Biden is confronting no shortage of difficult issues as leaders gather this year.
In addition to the Russian war in Ukraine, European fears that a recession could be just around the corner are heightened. Administration concerns grow by the day that time is running short to revive the Iran nuclear deal and over China's saber-rattling on Taiwan.
When he addressed last year's General Assembly, Biden focused on broad themes of global partnership, urging world leaders to act with haste against the coronavirus, climate change and human rights abuses. And he offered assurances that his presidency marked a return of American leadership to international institutions following Donald Trump's "America First" foreign policy.
But one year later, global dynamics have dramatically changed.
Stewart Patrick, senior fellow and director of the Global Order and Institutions Program at the Washington think tank Carnegie Endowment for International Peace, wrote in an analysis that Biden's task this year is "immense" compared to his first address to the U.N. as president.
"Last year, the U.S. leader won easy plaudits as the `anti-Trump,' pledging that `America was back,'" Patrick said. "This year demands more. The liberal, rules-based international system is reeling, battered by Russian aggression, Chinese ambitions, authoritarian assaults, a halting pandemic recovery, quickening climate change, skepticism of the U.N.'s relevance, and gnawing doubts about American staying power."

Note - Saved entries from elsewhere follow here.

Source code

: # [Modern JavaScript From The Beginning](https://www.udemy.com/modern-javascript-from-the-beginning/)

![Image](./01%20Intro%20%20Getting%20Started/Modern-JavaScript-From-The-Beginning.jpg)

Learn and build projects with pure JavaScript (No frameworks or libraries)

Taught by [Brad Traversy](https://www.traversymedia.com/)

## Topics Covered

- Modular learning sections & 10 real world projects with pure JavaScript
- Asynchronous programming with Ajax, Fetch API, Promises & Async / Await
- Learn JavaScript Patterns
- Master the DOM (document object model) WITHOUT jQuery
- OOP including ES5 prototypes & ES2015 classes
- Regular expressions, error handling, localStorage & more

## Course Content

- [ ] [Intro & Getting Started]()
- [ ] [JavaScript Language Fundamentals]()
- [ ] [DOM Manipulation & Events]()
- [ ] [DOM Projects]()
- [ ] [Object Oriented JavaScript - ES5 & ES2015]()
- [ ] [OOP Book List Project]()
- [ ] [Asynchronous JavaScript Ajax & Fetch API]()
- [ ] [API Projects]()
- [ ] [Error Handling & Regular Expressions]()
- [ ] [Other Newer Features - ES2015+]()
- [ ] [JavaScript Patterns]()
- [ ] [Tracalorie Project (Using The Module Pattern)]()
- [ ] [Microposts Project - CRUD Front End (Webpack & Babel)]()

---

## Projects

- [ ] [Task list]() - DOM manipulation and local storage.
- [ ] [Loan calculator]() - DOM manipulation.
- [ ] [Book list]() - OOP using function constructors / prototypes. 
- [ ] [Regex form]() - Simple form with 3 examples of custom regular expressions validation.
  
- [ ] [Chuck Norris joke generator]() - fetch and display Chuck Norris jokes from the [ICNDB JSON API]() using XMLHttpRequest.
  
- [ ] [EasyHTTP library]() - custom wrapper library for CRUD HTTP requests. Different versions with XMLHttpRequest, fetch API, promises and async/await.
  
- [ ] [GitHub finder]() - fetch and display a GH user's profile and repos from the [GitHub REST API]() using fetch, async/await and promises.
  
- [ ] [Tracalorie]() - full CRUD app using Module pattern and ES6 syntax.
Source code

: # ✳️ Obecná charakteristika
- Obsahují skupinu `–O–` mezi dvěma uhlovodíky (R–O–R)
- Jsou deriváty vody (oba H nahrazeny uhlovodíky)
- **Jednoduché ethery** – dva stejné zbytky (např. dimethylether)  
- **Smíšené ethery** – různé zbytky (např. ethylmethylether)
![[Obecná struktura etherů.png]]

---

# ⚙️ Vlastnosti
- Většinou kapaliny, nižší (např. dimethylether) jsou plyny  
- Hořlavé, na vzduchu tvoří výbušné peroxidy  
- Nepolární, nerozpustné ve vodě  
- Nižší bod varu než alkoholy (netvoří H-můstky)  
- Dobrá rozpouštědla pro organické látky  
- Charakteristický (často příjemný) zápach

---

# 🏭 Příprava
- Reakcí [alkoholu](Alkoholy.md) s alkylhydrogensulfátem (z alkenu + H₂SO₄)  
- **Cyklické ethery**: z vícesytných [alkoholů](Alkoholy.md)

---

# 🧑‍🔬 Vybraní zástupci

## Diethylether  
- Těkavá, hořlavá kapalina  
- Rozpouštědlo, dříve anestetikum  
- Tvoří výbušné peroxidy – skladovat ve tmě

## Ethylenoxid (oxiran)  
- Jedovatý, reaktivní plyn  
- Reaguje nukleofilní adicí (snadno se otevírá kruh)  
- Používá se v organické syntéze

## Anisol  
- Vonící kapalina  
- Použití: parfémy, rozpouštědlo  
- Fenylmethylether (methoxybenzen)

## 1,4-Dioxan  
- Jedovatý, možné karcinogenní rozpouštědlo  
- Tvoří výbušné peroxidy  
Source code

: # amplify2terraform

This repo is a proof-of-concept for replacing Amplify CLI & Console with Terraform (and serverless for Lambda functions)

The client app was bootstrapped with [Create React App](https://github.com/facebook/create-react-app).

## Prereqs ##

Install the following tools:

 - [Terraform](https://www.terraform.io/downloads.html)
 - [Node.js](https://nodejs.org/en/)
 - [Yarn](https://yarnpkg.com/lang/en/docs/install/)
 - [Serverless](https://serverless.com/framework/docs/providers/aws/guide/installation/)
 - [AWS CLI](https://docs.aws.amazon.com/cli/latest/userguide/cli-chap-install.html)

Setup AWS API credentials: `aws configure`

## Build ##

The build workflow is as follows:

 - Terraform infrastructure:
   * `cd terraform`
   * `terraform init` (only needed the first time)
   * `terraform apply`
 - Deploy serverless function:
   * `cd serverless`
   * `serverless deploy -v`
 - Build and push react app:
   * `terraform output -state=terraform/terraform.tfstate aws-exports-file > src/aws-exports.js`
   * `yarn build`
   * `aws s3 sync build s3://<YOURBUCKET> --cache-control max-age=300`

Beyond diplomacy, the president is also doing some politicking. This year's gathering comes less than seven weeks before pivotal midterm elections in the United States. Shortly after arriving in Manhattan on Tuesday night, Biden spoke at a Democratic National Committee fundraiser for about 100 participants that raised nearly $2 million, and he's set to hold another fundraiser on Thursday before heading back to Washington.
His Wednesday address comes on the heels of Ukrainian forces retaking control of large stretches of territory near Kharkiv. But even as Ukrainian forces have racked up battlefield wins, much of Europe is feeling painful blowback from economic sanctions levied against Russia. A vast reduction in Russian oil and gas has led to a sharp jump in energy prices, skyrocketing inflation and growing risk of Europe slipping into a recession.
This year's U.N. gathering is back to being a full-scale, in-person event after two years of curtailed activity due to the pandemic. In 2020, the in-person gathering was canceled and leaders instead delivered prerecorded speeches; last year was a mix of in-person and prerecorded speeches. Biden and first lady Jill Biden were set to host a leaders' reception on Wednesday evening.